From the records below, take each line where the string "color" shows up and copy it.

BEGIN

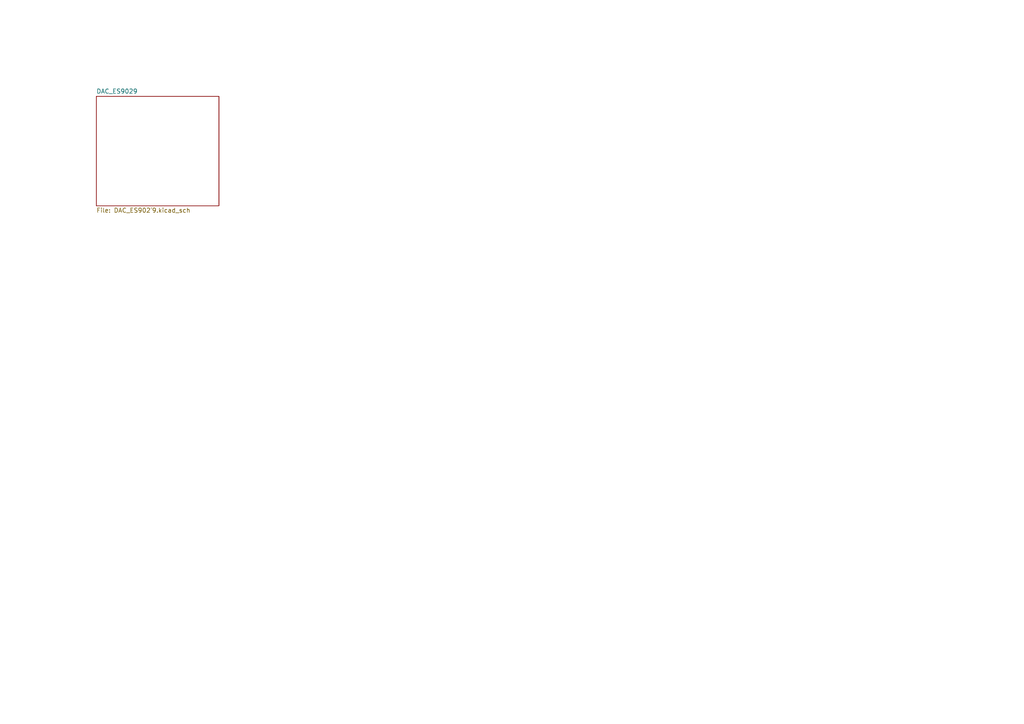
<source format=kicad_sch>
(kicad_sch (version 20211123) (generator eeschema)

  (uuid c58154ae-3b7a-4abc-845f-66e2bb04a5bd)

  (paper "A4")

  


  (sheet (at 27.94 27.94) (size 35.56 31.75) (fields_autoplaced)
    (stroke (width 0.1524) (type solid) (color 0 0 0 0))
    (fill (color 0 0 0 0.0000))
    (uuid ad8d4036-2e46-49ab-b022-6e0ca3d1865f)
    (property "Sheet name" "DAC_ES9029" (id 0) (at 27.94 27.2284 0)
      (effects (font (size 1.27 1.27)) (justify left bottom))
    )
    (property "Sheet file" "DAC_ES902´9.kicad_sch" (id 1) (at 27.94 60.2746 0)
      (effects (font (size 1.27 1.27)) (justify left top))
    )
  )
)

</source>
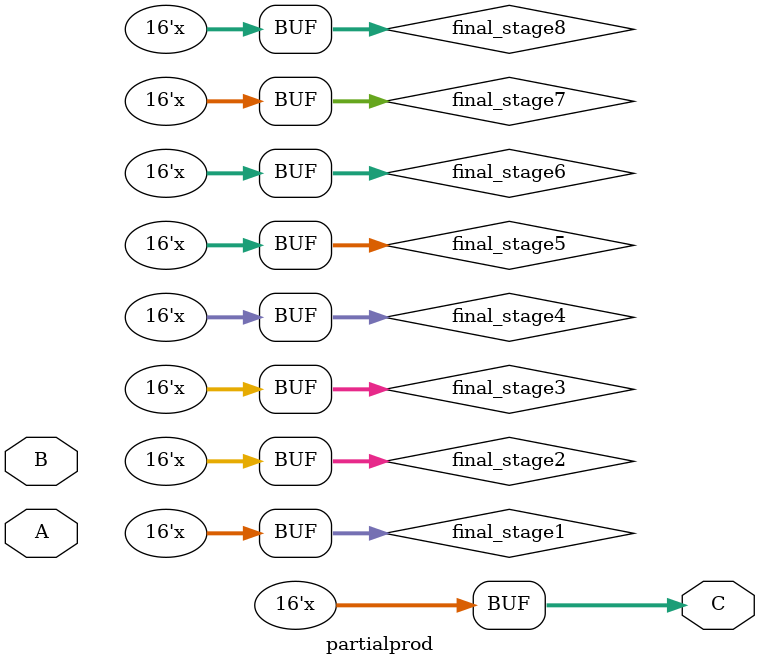
<source format=v>
`timescale 1ns / 1ps
module partialprod(A,B,C);
input[7:0] A,B;
output[15:0] C;
reg [15:0] C;
reg [15:0] stage1,stage2,stage3,stage4,stage5,stage6,stage7,stage8;
reg [15:0] final_stage1,final_stage2,final_stage3,final_stage4,final_stage5,final_stage6,final_stage7,final_stage8;
//for stage1
always @(*) 
begin
if(B[7]==1'b1)begin
stage1[15]<=1'b0;
stage1[14:7]<=A[7:0];
stage1[6:0]<=1'b0;
end
else if(B[7]==1'b0)begin
stage1[15:0]<=1'b0;
end
if(B[6]==1'b1)begin
stage2[15:14]<=1'b0;
stage2[13:6]<=A[7:0];
stage2[5:0]<=1'b0;
end
else if(B[6]==1'b0)begin
stage2[15:0]<=1'b0;
end
if(B[5]==1'b1)begin
stage3[15:13]<=1'b0;
stage3[12:5]<=A[7:0];
stage3[4:0]<=1'b0;
end
else if(B[5]==1'b0)begin
stage3[15:0]<=1'b0;
end
if(B[4]==1'b1)begin
stage4[15:12]<=1'b0;
stage4[11:4]<=A[7:0];
stage4[3:0]<=1'b0;
end
else if(B[4]==1'b0)begin
stage4[15:0]<=1'b0;
end
if(B[3]==1'b1)begin
stage5[15:11]<=1'b0;
stage5[10:3]<=A[7:0];
stage5[2:0]<=1'b0;
end
else if(B[3]==1'b0)begin
stage5[15:0]<=1'b0;
end
if(B[2]==1'b1)begin
stage6[15:10]<=1'b0;
stage6[9:2]<=A[7:0];
stage6[1:0]<=1'b0;
end
else if(B[2]==1'b0)begin
stage6[15:0]<=1'b0;
end
if(B[1]==1'b1)begin
stage7[15:9]<=1'b0;
stage7[8:1]<=A[7:0];
stage7[0]<=1'b0;
end
else if(B[1]==1'b0)begin
stage7[15:0]<=1'b0;
end
if(B[0]==1'b1)begin
stage8[15:8]<=1'b0;
stage8[7:0]<=A[7:0];
end
else if(B[0]==1'b0)begin
stage8[15:0]<=1'b0;
end
final_stage1[15:0]<=stage1[15:0];//1
final_stage2[15:0]<=final_stage1[15:0]+stage2[15:0];//2
final_stage3[15:0]<=final_stage2[15:0]+stage3[15:0];//3
final_stage4[15:0]<=final_stage3[15:0]+stage4[15:0];//4
final_stage5[15:0]<=final_stage4[15:0]+stage5[15:0];//5
final_stage6[15:0]<=final_stage5[15:0]+stage6[15:0];//6
final_stage7[15:0]<=final_stage6[15:0]+stage7[15:0];//7
final_stage8[15:0]<=final_stage7[15:0]+stage8[15:0];//8
//bluespecverilog
//systemcverilog
C[15:0]<=final_stage8[15:0];//correct answer
end
endmodule

</source>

END

RESULT FOR THIS EXERCISE:
    (stroke (width 0.1524) (type solid) (color 0 0 0 0))
    (fill (color 0 0 0 0.0000))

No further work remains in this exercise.